When working with complex molecular systems, it’s often necessary to focus on specific entities depending on their characteristics—for instance, filtering out molecular paths that meet a certain level of structural detail. If you’re using SAMSON and dealing with large conformational spaces, being able to select paths based on their number of atoms can save time and reduce the cognitive load when analyzing or modifying datasets.
This short guide introduces you to the path.numberOfAtoms attribute—also accessible via its shorter form p.nat—in the Node Specification Language (NSL) of SAMSON, and shows how it can be used to filter paths efficiently in your selections.
Why filter paths by the number of atoms?
Imagine you’re working with a biomolecular simulation that involves a collection of conformational states. Some of these paths correspond to small transitions, others are more structurally complex. When setting up analyses, assigning force fields, or even visualizing large datasets, you may only want to focus on more detailed conformations, or skip over paths that are too small (perhaps containing just a few atoms).

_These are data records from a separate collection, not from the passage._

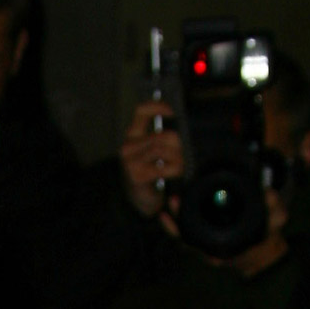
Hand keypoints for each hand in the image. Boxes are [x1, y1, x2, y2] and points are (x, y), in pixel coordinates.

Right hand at [120, 100, 181, 218]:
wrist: (137, 202)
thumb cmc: (148, 174)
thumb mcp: (150, 152)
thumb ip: (158, 137)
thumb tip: (177, 124)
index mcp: (132, 137)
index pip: (141, 111)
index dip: (157, 107)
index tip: (171, 112)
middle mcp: (128, 147)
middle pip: (162, 135)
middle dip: (178, 145)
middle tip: (181, 155)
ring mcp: (131, 162)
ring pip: (162, 149)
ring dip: (177, 158)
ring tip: (179, 166)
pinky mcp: (137, 176)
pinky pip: (163, 167)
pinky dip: (174, 170)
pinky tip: (175, 174)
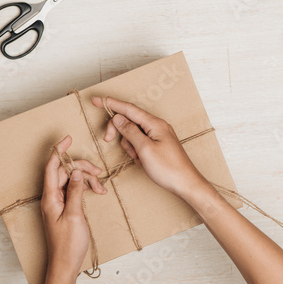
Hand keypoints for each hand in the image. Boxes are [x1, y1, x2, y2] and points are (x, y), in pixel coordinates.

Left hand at [41, 135, 106, 283]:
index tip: (68, 139)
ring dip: (87, 180)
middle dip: (82, 168)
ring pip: (72, 180)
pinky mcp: (65, 207)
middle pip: (65, 172)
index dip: (59, 151)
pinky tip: (97, 192)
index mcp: (50, 197)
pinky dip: (86, 188)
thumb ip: (75, 191)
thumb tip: (77, 172)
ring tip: (100, 187)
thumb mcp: (74, 215)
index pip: (52, 167)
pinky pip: (75, 190)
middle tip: (98, 172)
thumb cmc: (68, 243)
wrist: (66, 263)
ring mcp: (58, 202)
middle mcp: (52, 197)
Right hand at [91, 97, 207, 197]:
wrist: (186, 183)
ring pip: (133, 133)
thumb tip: (118, 118)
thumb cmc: (168, 168)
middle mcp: (157, 126)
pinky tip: (143, 161)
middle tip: (107, 139)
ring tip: (138, 158)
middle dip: (118, 130)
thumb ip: (130, 132)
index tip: (96, 100)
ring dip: (129, 145)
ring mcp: (158, 135)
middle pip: (129, 120)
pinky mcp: (158, 144)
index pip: (128, 109)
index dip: (111, 104)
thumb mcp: (144, 149)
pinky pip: (140, 142)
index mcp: (154, 123)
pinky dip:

Rather than manually inspecting hundreds of paths, you can automate this through the p.nat attribute using NSL.
Filtering with p.nat: examples
The path.numberOfAtoms attribute makes it easy to filter paths by specifying numerical conditions. Here are some helpful patterns you can use:
p.nat > 100: selects all paths that contain more than 100 atoms.p.nat 100:200: selects paths with a number of atoms between 100 and 200, inclusive.p.nat <= 50: selects all paths with 50 atoms or fewer.
This functionality becomes especially practical when coupled with other NSL selectors. You might, for example, combine selectors like this:
|
1 |
p.nat > 150 and p.selected |
This would return only those paths that both have more than 150 atoms and are currently selected in your workspace.
Short names help speed things up
When using NSL in practice, brevity can make a big difference in daily workflows. Instead of writing path.numberOfAtoms, you can use p.nat. SAMSON’s short names reduce typing and increase readability during queries—especially when combining multiple attribute checks.
When should you use this?
This kind of atom-count filtering is helpful when:
- You’re scripting automated selections for visualization or export
- You only want to focus on structurally significant paths
- You need to prepare inputs for simulations or analysis tools that have size requirements
Even in visualization tasks—say, hiding all paths below a certain size threshold—the p.nat selector improves user control and reproducibility.
Final thoughts
If you often find yourself manually scanning through path nodes to identify conformations of interest, or entering metadata by hand, try using p.nat queries instead. Once you’re familiar with it, this selector can help you streamline common molecular modeling tasks and maintain consistency across simulations.